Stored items
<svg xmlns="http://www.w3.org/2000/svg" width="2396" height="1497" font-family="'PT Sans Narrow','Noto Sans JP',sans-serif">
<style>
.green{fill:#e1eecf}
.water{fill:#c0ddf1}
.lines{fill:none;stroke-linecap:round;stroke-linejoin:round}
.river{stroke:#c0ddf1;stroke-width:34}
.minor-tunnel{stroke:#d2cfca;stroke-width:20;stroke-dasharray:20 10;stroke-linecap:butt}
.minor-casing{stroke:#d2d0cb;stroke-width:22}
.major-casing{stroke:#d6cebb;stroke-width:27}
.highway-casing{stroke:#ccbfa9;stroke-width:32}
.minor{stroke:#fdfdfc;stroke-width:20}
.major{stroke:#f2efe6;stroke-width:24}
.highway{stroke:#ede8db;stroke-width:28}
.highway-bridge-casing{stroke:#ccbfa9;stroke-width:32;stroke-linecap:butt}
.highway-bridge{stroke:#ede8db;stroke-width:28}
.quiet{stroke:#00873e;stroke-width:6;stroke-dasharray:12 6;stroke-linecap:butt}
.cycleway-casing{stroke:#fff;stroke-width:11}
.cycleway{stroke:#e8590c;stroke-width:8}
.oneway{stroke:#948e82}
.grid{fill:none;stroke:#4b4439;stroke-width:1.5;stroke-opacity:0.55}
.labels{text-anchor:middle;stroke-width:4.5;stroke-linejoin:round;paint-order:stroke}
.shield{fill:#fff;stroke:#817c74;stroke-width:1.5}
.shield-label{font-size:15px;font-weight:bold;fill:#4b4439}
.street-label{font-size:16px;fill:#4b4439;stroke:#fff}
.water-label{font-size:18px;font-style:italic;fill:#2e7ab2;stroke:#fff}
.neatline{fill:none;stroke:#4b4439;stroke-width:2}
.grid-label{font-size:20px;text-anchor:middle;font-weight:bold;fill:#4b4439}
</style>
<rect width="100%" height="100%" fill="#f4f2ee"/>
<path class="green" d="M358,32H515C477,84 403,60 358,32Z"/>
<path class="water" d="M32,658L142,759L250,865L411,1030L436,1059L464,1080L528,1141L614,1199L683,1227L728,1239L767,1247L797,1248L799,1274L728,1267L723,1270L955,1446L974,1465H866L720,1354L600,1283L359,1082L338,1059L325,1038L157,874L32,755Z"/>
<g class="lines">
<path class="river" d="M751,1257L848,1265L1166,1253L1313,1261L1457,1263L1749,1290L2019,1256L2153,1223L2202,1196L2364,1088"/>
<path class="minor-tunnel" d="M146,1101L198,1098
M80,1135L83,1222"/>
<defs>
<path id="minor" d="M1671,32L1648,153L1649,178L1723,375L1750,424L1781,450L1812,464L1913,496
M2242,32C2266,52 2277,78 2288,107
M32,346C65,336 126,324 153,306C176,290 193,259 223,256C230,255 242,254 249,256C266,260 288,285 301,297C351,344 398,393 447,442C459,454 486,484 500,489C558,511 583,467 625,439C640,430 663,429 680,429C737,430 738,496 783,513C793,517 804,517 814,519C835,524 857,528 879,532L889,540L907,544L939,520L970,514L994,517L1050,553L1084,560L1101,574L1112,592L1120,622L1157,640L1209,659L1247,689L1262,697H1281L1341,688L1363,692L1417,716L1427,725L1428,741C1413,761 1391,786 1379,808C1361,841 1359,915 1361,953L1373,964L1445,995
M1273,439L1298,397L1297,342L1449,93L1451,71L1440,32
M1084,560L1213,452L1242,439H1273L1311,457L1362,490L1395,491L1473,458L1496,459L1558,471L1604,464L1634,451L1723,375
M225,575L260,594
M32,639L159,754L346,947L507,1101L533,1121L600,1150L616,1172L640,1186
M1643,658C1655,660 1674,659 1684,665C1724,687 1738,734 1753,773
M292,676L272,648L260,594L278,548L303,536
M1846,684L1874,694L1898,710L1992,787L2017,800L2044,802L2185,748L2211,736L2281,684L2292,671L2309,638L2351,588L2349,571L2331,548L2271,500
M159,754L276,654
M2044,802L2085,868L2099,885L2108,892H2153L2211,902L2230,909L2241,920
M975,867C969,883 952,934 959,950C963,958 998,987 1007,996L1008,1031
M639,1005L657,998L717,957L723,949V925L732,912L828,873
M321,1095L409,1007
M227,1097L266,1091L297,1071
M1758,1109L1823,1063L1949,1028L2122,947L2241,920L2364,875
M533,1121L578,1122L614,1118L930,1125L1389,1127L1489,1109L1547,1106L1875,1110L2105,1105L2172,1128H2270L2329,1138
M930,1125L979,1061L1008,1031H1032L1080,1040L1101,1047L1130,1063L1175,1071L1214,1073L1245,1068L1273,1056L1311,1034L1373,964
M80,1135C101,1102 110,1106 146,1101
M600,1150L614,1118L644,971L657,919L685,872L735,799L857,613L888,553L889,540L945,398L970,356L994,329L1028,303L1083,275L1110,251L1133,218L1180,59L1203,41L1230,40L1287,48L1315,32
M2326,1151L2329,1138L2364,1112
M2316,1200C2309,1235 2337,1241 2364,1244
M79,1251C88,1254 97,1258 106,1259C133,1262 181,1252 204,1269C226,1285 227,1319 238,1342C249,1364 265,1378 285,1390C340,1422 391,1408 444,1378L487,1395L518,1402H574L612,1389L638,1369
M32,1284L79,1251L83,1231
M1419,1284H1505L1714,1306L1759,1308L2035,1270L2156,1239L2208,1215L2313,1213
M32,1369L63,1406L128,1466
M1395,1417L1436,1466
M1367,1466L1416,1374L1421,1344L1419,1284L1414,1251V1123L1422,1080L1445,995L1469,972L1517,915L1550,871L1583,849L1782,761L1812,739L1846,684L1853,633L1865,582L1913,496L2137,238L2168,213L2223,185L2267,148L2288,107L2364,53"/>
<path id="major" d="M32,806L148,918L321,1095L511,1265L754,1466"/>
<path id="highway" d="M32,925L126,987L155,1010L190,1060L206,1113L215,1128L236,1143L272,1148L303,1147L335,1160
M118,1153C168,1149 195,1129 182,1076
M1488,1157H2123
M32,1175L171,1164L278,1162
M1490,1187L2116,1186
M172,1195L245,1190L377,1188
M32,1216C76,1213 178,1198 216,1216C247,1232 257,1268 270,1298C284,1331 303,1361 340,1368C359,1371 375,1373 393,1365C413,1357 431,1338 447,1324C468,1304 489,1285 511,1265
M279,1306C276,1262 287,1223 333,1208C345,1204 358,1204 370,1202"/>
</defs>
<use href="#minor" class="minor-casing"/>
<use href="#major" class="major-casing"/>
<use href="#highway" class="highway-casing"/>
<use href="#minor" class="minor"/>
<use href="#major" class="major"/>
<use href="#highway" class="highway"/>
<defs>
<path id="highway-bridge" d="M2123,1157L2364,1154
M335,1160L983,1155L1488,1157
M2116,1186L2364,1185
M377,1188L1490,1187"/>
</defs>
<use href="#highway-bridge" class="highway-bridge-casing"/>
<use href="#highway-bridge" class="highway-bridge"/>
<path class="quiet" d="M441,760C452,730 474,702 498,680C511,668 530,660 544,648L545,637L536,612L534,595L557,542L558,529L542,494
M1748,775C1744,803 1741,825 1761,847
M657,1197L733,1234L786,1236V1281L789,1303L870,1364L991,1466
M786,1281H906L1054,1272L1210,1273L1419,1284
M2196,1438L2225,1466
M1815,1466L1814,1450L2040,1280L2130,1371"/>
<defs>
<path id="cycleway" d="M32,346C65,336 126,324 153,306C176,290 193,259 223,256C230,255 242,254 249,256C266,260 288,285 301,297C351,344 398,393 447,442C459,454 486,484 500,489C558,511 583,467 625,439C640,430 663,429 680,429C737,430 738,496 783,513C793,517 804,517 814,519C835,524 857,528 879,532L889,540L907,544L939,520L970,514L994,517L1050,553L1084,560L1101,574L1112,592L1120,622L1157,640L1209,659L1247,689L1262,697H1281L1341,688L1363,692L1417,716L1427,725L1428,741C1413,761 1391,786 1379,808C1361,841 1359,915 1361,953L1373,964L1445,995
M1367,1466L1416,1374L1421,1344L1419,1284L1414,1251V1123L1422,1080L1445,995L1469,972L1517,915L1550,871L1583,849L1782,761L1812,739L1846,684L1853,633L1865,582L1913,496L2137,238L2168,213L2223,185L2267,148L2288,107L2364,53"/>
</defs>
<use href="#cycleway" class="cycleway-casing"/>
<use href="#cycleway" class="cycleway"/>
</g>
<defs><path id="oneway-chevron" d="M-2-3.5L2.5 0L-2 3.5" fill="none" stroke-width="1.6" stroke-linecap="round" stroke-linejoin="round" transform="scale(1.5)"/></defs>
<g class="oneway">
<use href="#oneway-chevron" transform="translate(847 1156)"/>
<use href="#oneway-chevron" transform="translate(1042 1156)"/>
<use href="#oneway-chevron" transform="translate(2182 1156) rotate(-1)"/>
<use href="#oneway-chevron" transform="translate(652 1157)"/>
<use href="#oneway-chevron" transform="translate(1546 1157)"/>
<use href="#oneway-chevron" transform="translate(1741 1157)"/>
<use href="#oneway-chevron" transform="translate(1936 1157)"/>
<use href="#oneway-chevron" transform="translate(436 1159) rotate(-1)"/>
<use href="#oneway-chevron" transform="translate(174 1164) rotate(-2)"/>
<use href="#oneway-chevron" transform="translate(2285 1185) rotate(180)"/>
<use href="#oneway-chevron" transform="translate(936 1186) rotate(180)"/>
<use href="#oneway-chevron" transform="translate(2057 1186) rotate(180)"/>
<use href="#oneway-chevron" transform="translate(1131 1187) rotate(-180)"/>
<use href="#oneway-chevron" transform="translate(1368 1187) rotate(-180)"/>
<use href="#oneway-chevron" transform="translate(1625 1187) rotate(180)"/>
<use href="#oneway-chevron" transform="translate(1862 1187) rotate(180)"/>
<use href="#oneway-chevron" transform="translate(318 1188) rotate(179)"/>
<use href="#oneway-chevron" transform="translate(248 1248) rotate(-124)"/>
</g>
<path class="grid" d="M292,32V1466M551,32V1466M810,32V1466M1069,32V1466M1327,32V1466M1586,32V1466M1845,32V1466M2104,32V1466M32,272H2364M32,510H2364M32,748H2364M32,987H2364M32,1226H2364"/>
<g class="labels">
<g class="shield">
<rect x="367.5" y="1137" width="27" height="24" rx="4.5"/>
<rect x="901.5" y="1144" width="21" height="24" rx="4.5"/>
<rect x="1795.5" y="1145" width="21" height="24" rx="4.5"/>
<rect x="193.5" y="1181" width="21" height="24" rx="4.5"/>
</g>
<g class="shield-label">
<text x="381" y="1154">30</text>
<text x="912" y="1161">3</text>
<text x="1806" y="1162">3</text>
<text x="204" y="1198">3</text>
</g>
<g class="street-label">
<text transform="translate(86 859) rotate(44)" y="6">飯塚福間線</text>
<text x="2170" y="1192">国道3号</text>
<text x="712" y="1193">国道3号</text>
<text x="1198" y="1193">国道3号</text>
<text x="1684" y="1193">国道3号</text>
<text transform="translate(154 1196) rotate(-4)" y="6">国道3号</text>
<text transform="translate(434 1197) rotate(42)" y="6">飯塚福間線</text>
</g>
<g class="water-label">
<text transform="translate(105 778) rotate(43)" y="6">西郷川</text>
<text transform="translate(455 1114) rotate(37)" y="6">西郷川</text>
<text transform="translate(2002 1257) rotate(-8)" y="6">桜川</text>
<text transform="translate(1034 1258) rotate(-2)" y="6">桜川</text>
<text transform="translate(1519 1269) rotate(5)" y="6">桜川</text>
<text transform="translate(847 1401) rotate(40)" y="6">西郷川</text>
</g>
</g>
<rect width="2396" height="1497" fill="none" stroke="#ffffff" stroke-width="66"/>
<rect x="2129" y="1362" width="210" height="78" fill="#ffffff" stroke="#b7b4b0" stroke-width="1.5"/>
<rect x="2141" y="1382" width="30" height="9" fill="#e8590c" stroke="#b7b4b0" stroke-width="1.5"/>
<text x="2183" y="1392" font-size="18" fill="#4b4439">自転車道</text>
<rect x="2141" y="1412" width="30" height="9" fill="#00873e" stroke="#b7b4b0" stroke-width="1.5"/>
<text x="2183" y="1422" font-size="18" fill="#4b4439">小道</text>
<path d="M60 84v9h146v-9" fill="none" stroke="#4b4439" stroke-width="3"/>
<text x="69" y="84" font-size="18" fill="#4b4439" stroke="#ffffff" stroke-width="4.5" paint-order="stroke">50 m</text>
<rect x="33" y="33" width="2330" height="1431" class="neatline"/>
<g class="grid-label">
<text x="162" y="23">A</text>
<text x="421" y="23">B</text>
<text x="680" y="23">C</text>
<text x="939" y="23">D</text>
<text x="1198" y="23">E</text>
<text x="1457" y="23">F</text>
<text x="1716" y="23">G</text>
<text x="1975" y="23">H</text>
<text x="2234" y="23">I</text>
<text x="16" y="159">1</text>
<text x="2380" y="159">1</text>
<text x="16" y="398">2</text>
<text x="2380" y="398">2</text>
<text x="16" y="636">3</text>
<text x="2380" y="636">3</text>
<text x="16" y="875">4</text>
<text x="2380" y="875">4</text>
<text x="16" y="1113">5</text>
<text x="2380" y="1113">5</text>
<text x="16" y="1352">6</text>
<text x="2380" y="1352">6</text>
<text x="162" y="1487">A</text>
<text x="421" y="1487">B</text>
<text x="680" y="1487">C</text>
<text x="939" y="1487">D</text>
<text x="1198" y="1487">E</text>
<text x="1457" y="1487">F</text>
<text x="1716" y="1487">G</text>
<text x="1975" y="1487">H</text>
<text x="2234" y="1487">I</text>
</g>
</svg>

> [What you are asked to do]
Pull every line with the word "lines" from the data.

> [Answer space]
.lines{fill:none;stroke-linecap:round;stroke-linejoin:round}
<g class="lines">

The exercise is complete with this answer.